The past five and a half years since sixth album Butterfly House have seen lost tapes – 2014's The Curse Of Love – resurface but little else. So it's good to have them back, but has anything really changed?

It's good to have them back, but has anything really changed?

As it happens, the first two tracks unveil an intriguing switch of pace. Connector is insistent, dark and groovy, built around a fuzzed-up thrumming riff; Whitebird's trippy sheen and singer James Skelly's blissed-out Crosby, Stills & Nash harmonies with the rest of his band are underpinned by a motorik tempo. These – along with the later Holy Revelation – sound almost sexy, new ground for The Coral.

On other tracks, though, they undermine this new muscle, with the chiming It's You and the brooding Beyond The Sun feeling somewhat underpowered. She Runs The River boasts sweet vocal counterpoints but it drifts inconsequentially.
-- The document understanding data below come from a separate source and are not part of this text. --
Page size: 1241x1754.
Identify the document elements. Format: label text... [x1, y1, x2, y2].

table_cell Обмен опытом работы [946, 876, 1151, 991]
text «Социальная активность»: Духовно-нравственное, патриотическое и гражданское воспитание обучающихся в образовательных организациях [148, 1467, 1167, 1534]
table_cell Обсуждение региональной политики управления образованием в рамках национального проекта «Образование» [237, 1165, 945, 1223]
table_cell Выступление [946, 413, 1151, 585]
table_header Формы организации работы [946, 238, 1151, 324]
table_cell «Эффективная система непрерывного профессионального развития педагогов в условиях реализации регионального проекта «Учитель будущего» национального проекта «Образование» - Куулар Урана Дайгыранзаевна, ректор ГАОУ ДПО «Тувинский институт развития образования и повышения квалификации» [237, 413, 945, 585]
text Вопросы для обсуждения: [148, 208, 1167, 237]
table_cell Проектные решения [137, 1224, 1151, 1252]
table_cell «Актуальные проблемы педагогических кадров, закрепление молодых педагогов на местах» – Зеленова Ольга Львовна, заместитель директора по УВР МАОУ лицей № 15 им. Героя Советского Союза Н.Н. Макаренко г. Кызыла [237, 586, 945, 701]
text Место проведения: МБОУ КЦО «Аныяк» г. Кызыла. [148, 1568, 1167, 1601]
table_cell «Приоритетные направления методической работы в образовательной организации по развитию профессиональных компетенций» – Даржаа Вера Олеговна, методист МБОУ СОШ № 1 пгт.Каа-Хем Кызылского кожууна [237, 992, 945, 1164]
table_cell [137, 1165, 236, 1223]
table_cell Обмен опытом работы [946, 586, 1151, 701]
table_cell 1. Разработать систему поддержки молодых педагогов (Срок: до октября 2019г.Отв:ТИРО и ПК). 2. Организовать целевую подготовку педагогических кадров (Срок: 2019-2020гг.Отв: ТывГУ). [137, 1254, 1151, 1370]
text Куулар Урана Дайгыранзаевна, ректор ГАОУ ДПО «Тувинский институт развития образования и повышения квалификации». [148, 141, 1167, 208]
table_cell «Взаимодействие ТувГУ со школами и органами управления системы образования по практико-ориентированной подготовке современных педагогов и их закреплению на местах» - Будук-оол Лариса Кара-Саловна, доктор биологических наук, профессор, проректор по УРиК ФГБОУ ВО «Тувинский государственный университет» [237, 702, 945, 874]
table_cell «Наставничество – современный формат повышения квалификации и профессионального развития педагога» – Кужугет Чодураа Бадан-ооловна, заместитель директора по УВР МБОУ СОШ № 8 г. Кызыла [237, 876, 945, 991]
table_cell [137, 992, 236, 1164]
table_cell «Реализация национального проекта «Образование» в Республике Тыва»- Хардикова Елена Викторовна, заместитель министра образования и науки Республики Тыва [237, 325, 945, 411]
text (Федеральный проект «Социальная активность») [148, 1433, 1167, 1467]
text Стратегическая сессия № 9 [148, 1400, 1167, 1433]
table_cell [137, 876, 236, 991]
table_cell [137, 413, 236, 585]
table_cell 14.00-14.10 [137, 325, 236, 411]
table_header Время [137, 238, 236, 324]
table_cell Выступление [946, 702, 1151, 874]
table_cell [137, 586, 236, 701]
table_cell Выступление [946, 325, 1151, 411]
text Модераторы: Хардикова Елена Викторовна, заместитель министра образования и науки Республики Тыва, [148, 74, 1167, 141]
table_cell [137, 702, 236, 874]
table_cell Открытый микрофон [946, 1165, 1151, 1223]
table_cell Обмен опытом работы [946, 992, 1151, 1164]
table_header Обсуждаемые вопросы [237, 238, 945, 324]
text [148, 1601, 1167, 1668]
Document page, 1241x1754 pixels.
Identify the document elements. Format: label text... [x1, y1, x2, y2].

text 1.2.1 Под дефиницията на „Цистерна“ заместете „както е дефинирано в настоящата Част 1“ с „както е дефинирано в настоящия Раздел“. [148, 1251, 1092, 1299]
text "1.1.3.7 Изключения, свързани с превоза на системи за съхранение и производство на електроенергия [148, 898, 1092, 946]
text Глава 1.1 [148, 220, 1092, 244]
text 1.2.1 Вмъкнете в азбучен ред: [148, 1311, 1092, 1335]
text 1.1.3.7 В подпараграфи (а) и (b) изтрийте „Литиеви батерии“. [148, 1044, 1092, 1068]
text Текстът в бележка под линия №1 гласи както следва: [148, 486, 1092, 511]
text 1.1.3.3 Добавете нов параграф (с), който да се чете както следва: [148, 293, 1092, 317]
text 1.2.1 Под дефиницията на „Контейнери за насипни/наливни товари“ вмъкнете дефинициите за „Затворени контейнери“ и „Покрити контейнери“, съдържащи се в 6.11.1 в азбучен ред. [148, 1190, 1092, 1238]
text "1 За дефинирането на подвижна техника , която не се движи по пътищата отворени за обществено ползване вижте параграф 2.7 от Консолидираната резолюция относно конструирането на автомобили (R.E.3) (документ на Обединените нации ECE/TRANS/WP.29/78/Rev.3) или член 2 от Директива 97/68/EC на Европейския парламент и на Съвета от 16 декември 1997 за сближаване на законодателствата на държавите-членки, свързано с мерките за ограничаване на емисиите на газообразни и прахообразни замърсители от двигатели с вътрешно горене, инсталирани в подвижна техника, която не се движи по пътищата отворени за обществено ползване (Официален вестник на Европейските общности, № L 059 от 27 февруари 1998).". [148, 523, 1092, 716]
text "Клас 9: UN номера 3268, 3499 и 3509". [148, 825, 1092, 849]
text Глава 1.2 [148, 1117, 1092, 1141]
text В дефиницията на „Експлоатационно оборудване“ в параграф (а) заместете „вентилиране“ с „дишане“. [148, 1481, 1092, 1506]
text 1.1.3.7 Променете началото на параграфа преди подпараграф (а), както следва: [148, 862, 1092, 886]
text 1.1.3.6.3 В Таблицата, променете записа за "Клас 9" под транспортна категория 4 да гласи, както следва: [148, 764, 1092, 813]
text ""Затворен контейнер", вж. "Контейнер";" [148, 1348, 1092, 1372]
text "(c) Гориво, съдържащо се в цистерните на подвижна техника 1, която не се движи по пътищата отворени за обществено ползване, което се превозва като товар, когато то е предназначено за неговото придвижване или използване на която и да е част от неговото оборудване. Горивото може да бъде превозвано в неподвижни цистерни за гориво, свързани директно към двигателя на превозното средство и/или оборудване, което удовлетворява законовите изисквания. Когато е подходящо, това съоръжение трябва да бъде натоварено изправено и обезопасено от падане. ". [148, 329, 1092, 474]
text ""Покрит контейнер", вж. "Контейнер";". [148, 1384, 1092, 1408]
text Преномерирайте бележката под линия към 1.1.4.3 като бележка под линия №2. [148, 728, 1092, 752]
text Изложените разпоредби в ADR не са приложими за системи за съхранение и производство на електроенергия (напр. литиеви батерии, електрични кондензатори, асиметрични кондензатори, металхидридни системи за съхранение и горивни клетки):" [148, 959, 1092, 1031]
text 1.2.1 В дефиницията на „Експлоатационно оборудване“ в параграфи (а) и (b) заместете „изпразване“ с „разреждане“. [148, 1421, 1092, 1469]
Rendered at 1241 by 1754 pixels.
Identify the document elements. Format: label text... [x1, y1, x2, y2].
By the time they find a bit of swagger again on penultimate track Fear Machine, some of that drive has been lost amid dreamy songs that don't deliver the melodic punch of their early material. Even Fear Machine's gritty glam stomp is a little too close to an also-ran outfit like Band Of Skulls. The Coral are better than that and there are instances on The Distance Inbetween that prove the point. A bit quicker with the follow-up, and they may rediscover that cohesion.